Chicago Culture Authority - Recommended
"...Are there accomplished men as emotionally clueless and unaware of the toxic impact of their privilege as Nick, the self-centered New York novelist at the center of Another Marriage at Steppenwolf Theatre? Unfortunately, yes. Are there professional young women as dumb and bumpkinish as Macassidy, the woman who lures Nick away from his talented and insightful wife, Sunny, and their infant daughter, Jo? Yep. But the play, written by Kate Arrington and directed by Terry Kinney-two of our most talented theater makers-would be more effective if it was not determined to hold those characters up to ridicule in every way possible."

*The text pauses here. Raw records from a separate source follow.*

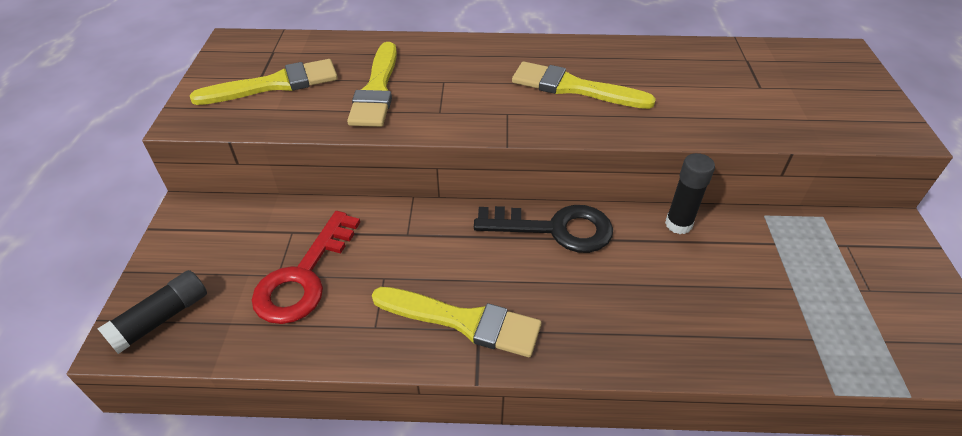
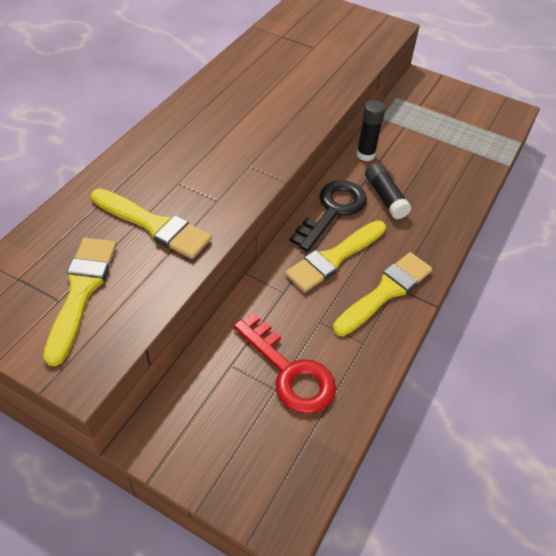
camera: 65 degrees left, 5 degrees up
(161, 319) = (277, 488): black glue stick -> black glue stick (385, 197)
(573, 88) = (246, 121): yellow brush -> yellow brush (334, 258)

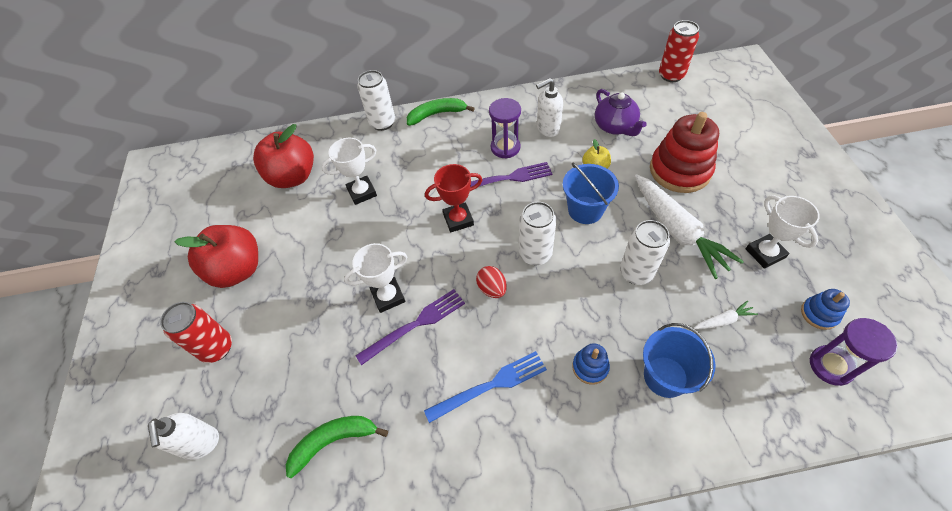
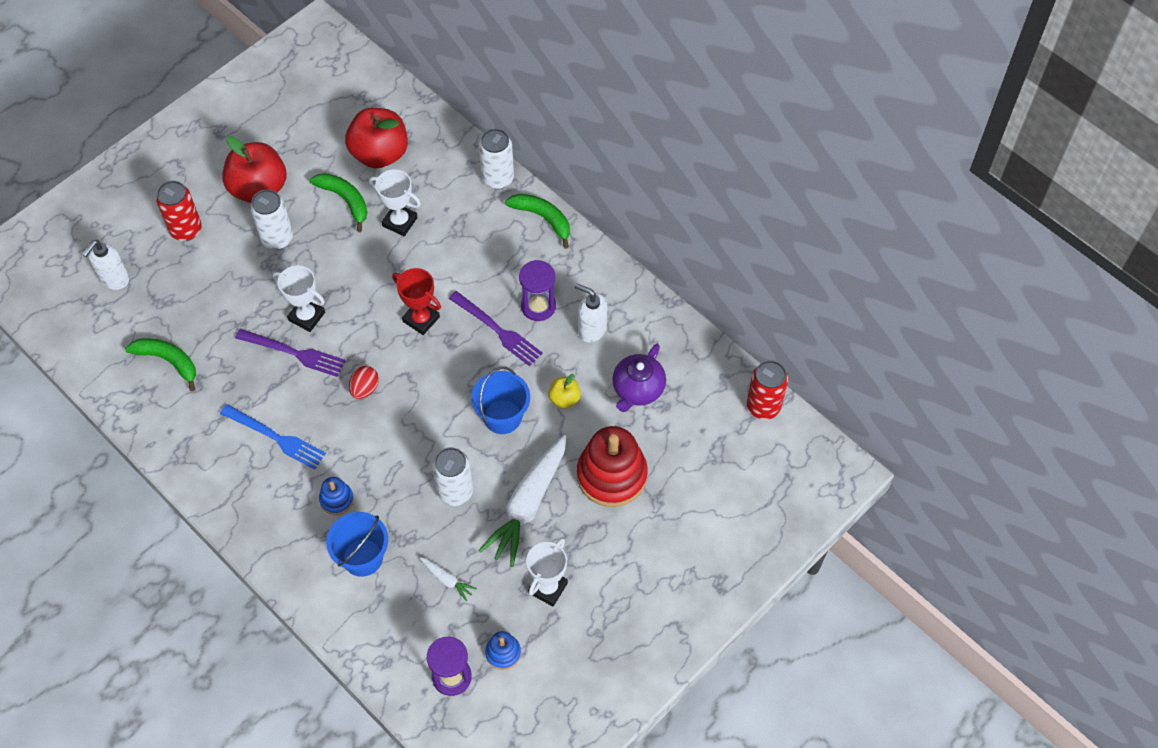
camera: 50 degrees right, 5 degrees up
(309, 217) = (345, 200): none -> green banana
(535, 254) = (423, 402): white can -> white can (277, 238)

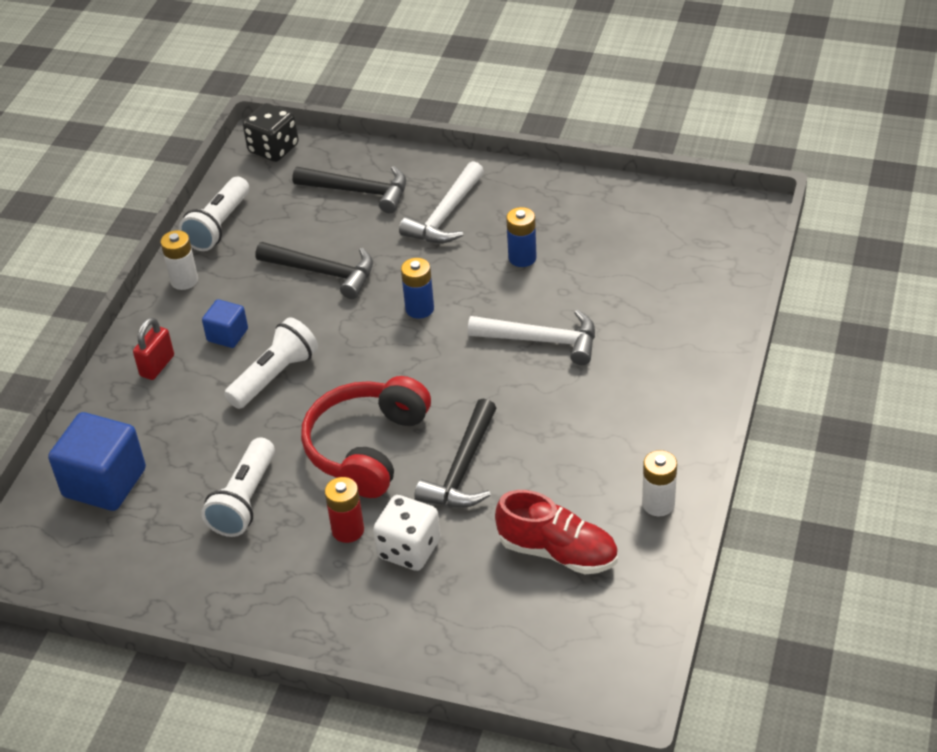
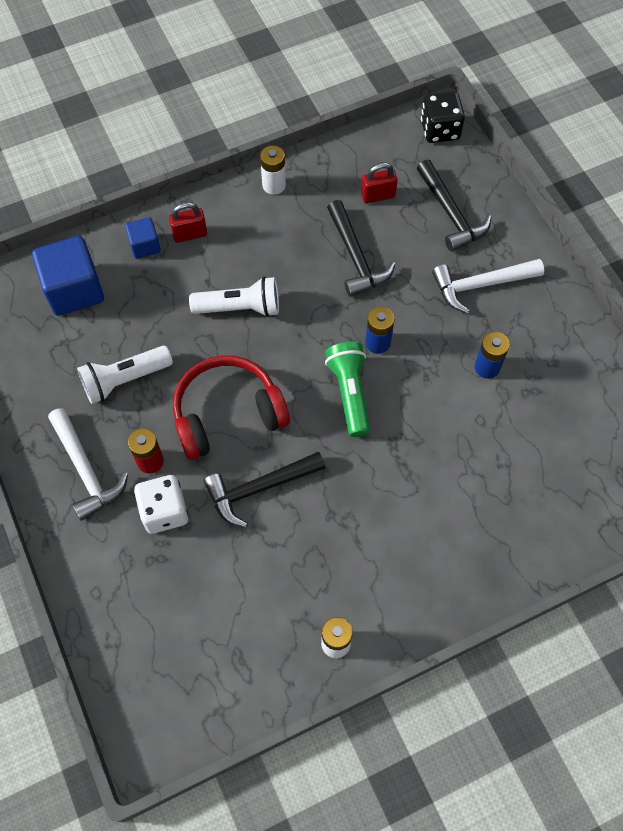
camera: 45 degrees right, 20 degrees up
(219, 226) = (339, 161): white flashlight -> none
(227, 335) = (250, 250): blue cube -> blue cube (145, 246)
(284, 223) = (378, 196): none -> red padlock
(444, 355) = (349, 393): none -> green flashlight
(542, 340) = (420, 445): white hammer -> white hammer (86, 470)
(558, 552) = (238, 609): red shoe -> none

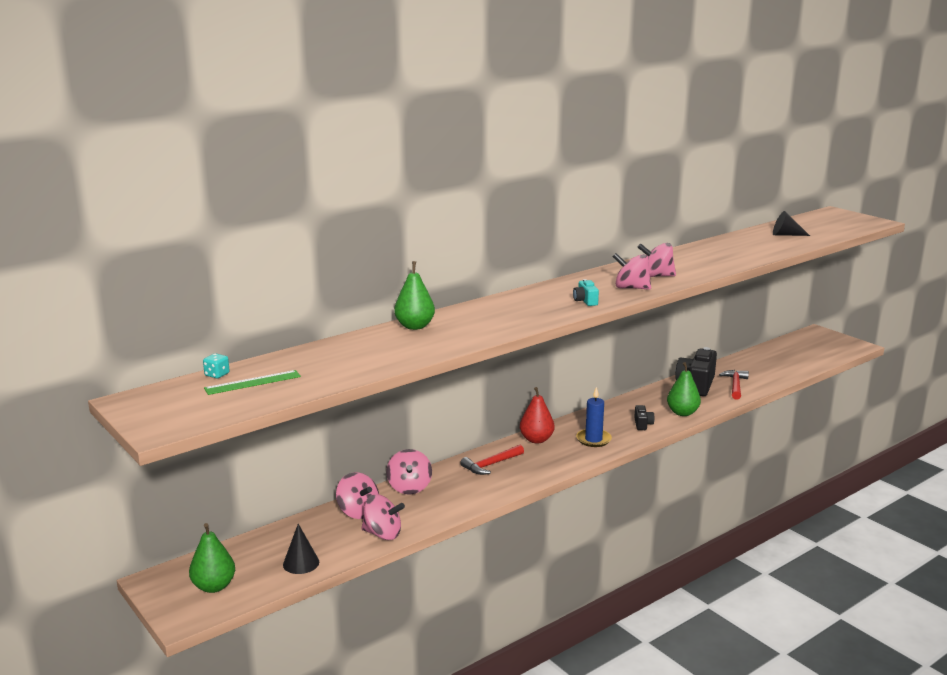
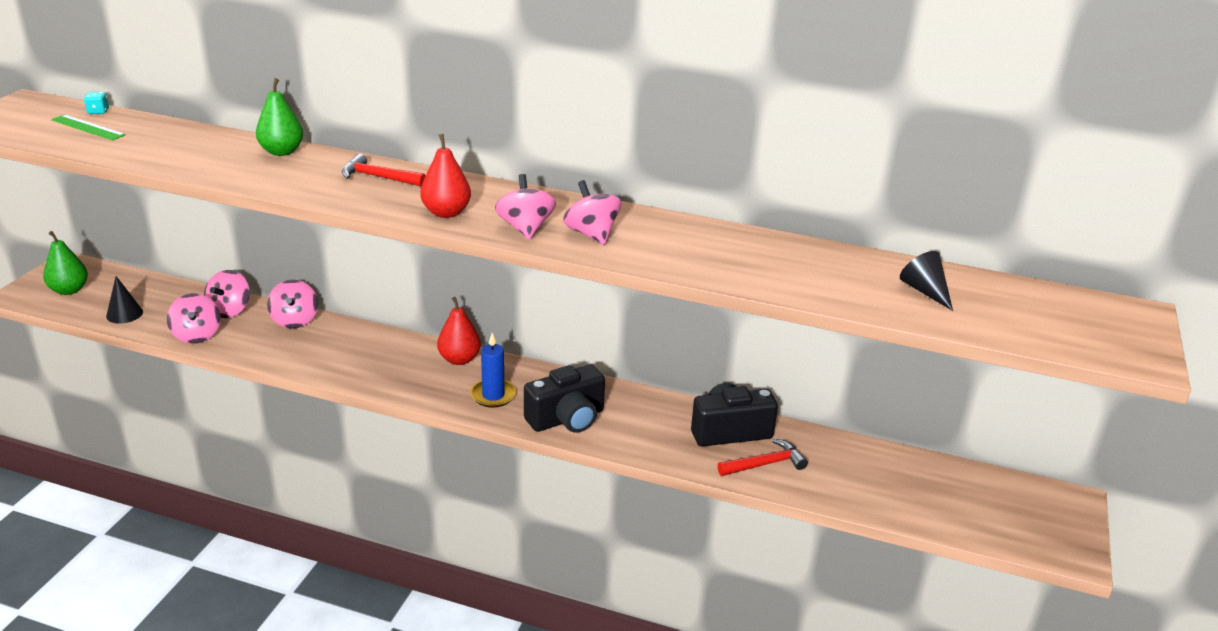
camera: 55 degrees right, 10 degrees up
(409, 487) = (295, 320): pink spinning top -> pink spinning top turned 60 degrees counterclockwise
(491, 465) = (377, 349): red hammer -> red hammer (378, 177)
(585, 301) = (446, 213): turquoise camera -> red pear
(642, 424) = (567, 419): black camera -> black camera, size x2.11
(682, 413) = (630, 440): green pear -> none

Picture This Post - Highly Recommended
"...We watch Nick and Sunny grow alongside each other, and learn to navigate the trials and tribulations of romance. Early in their relationship, Sunny finds out Nick is part of a family of literary legends. Wanting to be a writer herself as well, his advantage in the world of literature and lack of awareness of it becomes a growing issue, launching an interesting reflection on competition, jealousy, and success within a relationship."